Charles C W Cooke on the cultivated pretensions of student “radicals”:
Take a look at this farcical missive from the Oberlin Review, in which around 150 students at the college claim repeatedly that Christina Hoff Sommers was coming to campus to present not a viewpoint with which many of the students vehemently disagree but rather an actual threat to student safety. Sommers, the signatories contend, is not an academic sharing her work, but a participant “in violent movements” and an accessory to “threats of death and rape.” […] Held hostage by the twin evils of mawkishness and self-indulgence, [the protestors] have taken to masquerading as the martyrs of the piece. You will note, of course, that none of the outraged parties at Oberlin were obliged to attend Sommers’s talk, or even to be on campus while she was being hosted. Had they wished, they could have sat the whole thing out with nary a word. Indeed, it was quite by choice they injected themselves into the event at all.
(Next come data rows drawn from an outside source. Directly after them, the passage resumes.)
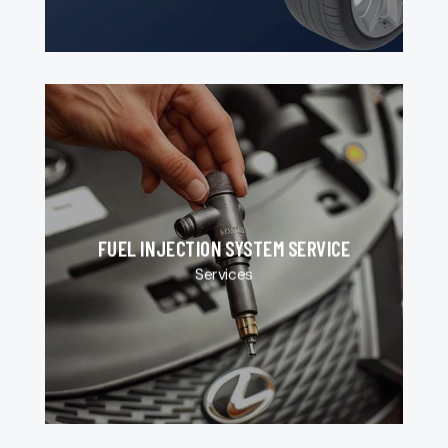
FUEL INJECTION SYSTEM SERVICE
Services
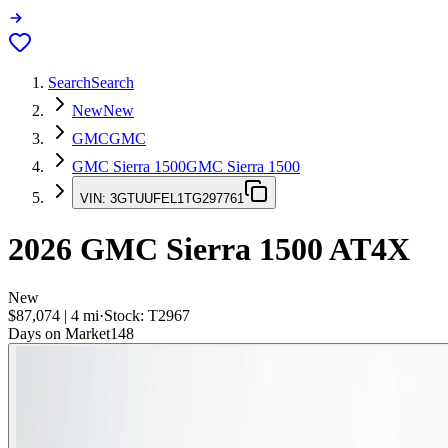
Search
Search
New
New
GMC
GMC
GMC Sierra 1500
GMC Sierra 1500
VIN:
3GTUUFEL1TG297761
2026
GMC Sierra 1500
AT4X
New
$87,074
|
4
mi
·
Stock:
T2967
Days on Market
148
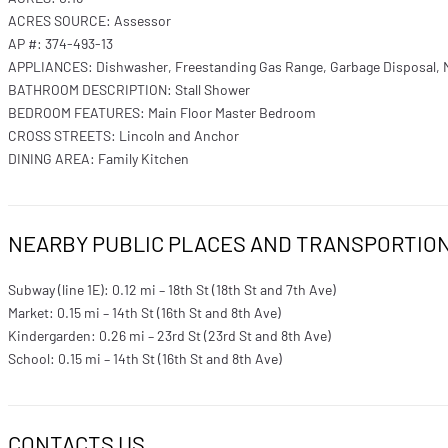
ACRES SOURCE: Assessor
AP #: 374-493-13
APPLIANCES: Dishwasher, Freestanding Gas Range, Garbage Disposal, 
BATHROOM DESCRIPTION: Stall Shower
BEDROOM FEATURES: Main Floor Master Bedroom
CROSS STREETS: Lincoln and Anchor
DINING AREA: Family Kitchen
NEARBY PUBLIC PLACES AND TRANSPORTIO
Subway (line 1E): 0.12 mi – 18th St (18th St and 7th Ave)
Market: 0.15 mi – 14th St (16th St and 8th Ave)
Kindergarden: 0.26 mi – 23rd St (23rd St and 8th Ave)
School: 0.15 mi – 14th St (16th St and 8th Ave)
CONTACTS US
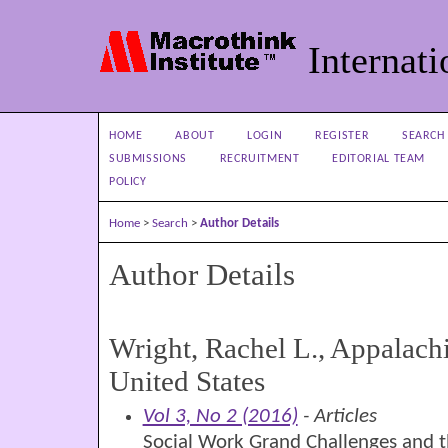
Internati
HOME
ABOUT
LOGIN
REGISTER
SEARCH
SUBMISSIONS
RECRUITMENT
EDITORIAL TEAM
POLICY
Home
>
Search
>
Author Details
Author Details
Wright, Rachel L., Appalachi
United States
Vol 3, No 2 (2016)
- Articles
Social Work Grand Challenges and t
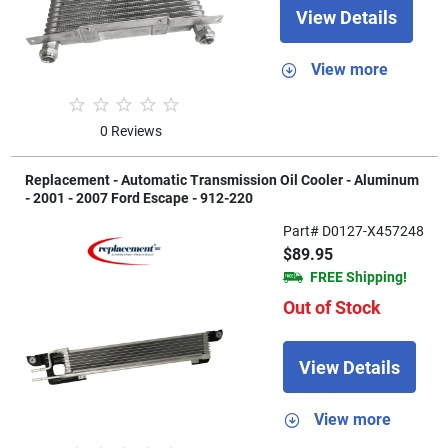
View Details
View more
0 Reviews
Replacement - Automatic Transmission Oil Cooler - Aluminum
- 2001 - 2007 Ford Escape - 912-220
Part# D0127-X457248
$89.95
FREE Shipping!
Out of Stock
View Details
View more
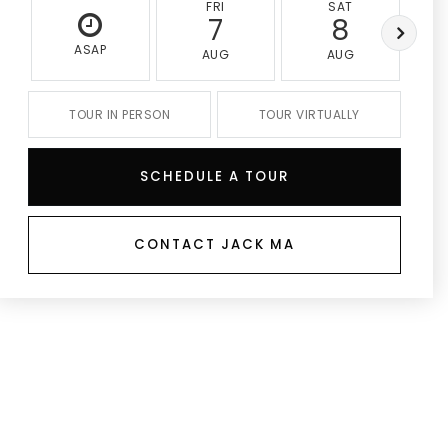
FRI
SAT
7
8
ASAP
AUG
AUG
TOUR IN PERSON
TOUR VIRTUALLY
SCHEDULE A TOUR
CONTACT JACK MA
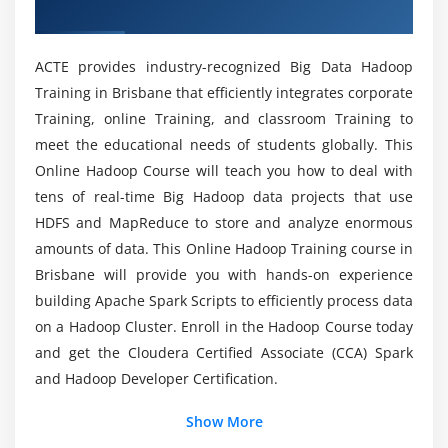
Training in Brisbane
Node and Safe Mode
What Tools are bundled with Big Data Hadoop?
How to add New Data Node
ACTE provides industry-recognized Big Data Hadoop
dynamically,decommission a Data Node
Training in Brisbane that efficiently integrates corporate
Is there a list of Prerequisites for Big Data
dynamically (Without stopping cluster)
Training, online Training, and classroom Training to
Hadoop Training in Brisbane?
FSCK Utility. (Block report)
meet the educational needs of students globally. This
How to override default configuration at system
Online Hadoop Course will teach you how to deal with
Is it Necessary for me to have a Coding
level and Programming level
tens of real-time Big Hadoop data projects that use
Experience in order to enroll in Big Data Hadoop
HDFS Federation
HDFS and MapReduce to store and analyze enormous
Course?
ZOOKEEPER Leader Election Algorithm
amounts of data. This Online Hadoop Training course in
Brisbane will provide you with hands-on experience
Exercise and small use case on HDFS
Will I get enough Hands-On experience as a Big
building Apache Spark Scripts to efficiently process data
Data Hadoop developer?
Module 5: Map Reduce
on a Hadoop Cluster. Enroll in the Hadoop Course today
and get the Cloudera Certified Associate (CCA) Spark
Map Reduce Functional Programming Basics
Is it Worthwhile to study Big Data Hadoop?
and Hadoop Developer Certification.
Map and Reduce Basics
How Map Reduce Works
Show More
Is it difficult to Grasp Big Data Hadoop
Ah, but a sense of moral proportion is of no use whatsoever to an in-group of narcissists, poseurs and passive-aggressive harpies. The kind of would-be intellectuals who, instead of doing something else, turn up out of spite to jeer and interrupt – thereby drawing attention to themselves – while making theatrical displays of how “unsafe” they feel when confronted with information they do not like. The kind of would-be intellectuals who claim that theirs is a campus “laden with trauma and sexualized violence,” who pre-emptively slander those who disagree with them, and who respond to criticism with the words, “We could spend all of our time and energy explaining all of the ways she’s harmful. But why should we?”
And Darleen Click quotes the deep, deep wisdom of professor of anthropology and ostentatious male feminist, Melvin Konner:
In addition to women’s superiority in judgment, their trustworthiness, reliability, fairness, working and playing well with others, relative freedom from distracting sexual impulses, and lower levels of prejudice, bigotry, and violence, they live longer, have lower mortality at all ages, are more resistant to most categories of disease, and are much less likely to suffer brain disorders that lead to disruptive and even destructive behaviour. And, of course, they can produce new life from their own bodies, to which men add only the tiniest biological contribution — and one that soon could be done without… There is a birth defect… called maleness… To call being male a syndrome is not an arbitrary judgment.
Yes, “a birth defect… called maleness.” Thank goodness only the finest minds educate your children.